● Document passage
Love Me Tender - Grand Opera House, York

 
If you are an Elvis Presley fan and expecting to witness a musical about the great man you need to be warned that this is a musical that features only his songs and the production has nothing to do with the mans life.

The storyline reminds me lightly of Shakespeare's Twelfth Night and also A Midsummer Nights Dream where everyone seems to be falling in love all at the same time. Like the Shakespeare play this is a comedy too with quick one liners and some over the top characters.

The musical opens with a number of actors behind bars, you can guess what the first song is going to be performed. As Jailhouse Rock reverberates around the theatre the show is on its way. Several people commented after the show that the orchestra was too loud and you could not hear the actors singing properly but it did not detract from the enjoyment for myself.

In a small town in 1950s America a guitar playing, hip swivelling stranger named Chad ( played with suave smoothness by Ben Lewis) rides into town on his motorbike.

Mica Paris best known for her hit My One Temptation plays the hard talking other Sylvia. She still has a fine voice which is best heard on There's Always Me.

Fans of Eastenders will recognise Barry Evans ( Shaun Williamson) who plays the love sick dad, Jim. He falls in love with museum worker Miss Sandra (Kate Tydman) but Miss Sandra also falls in love with Jims daughter Natalie (Laura Tebbutt) who dresses up as a man called Ed so that she can impress Chad and get closer to him, except that Chad also starts to have feelings for Ed!

Meanwhile Sylvia's daughter Lorraine (Aretha Ayeh) falls in love with the son, Dean of the local Mayor. There are connotations of black oppression in 1950's America as Sylvia is a different colour to Dean Hyde ( Felix Mosse). Watch out too for nerdy sidekick Dennis (Mark Anderson) who has some very laughable lines.

There are 25 Elvis songs heard during the evening and Ben Lewis does a good job of singing the songs, albeit with some of the arrangements of the songs altered to fit in with the show. He also reminded me too of the Fonz from Happy Days.

You may never hear Blue Suede Shoes and Love Me Tender in the same light again after witnessing this rib tickling show but it was much better than I expected and it was an unexpected surprise.

● Exercise requirements
Answer these questions about the Love Me Tender review:
1. Which song opens the musical?
2. Who plays Chad?
3. How many Elvis songs are heard during the evening?

● Data shown
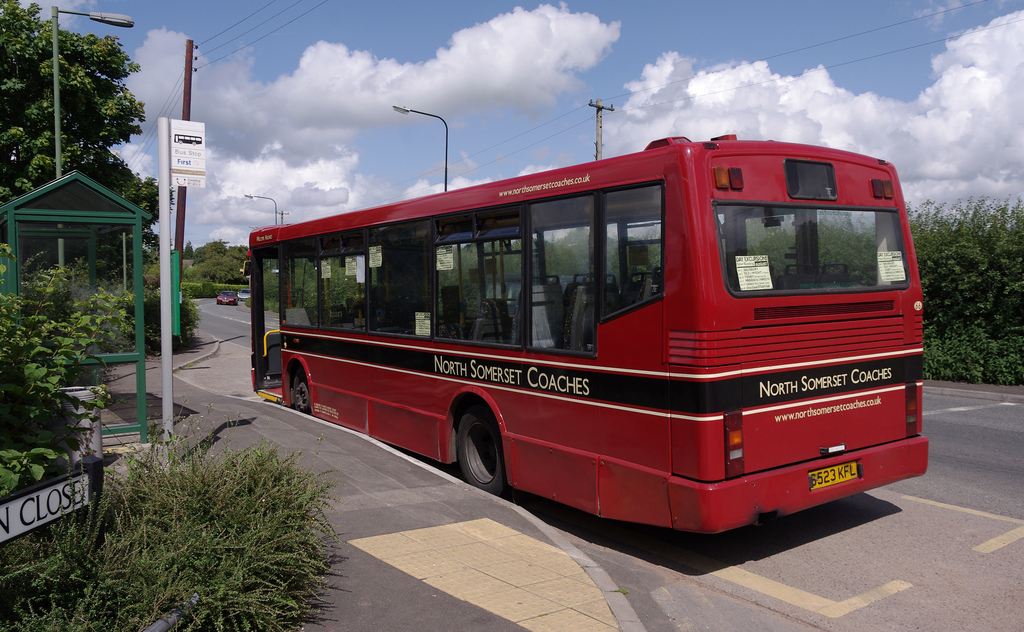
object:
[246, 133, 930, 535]
bus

● Answer for the task
1. Jailhouse Rock
2. Ben Lewis
3. 25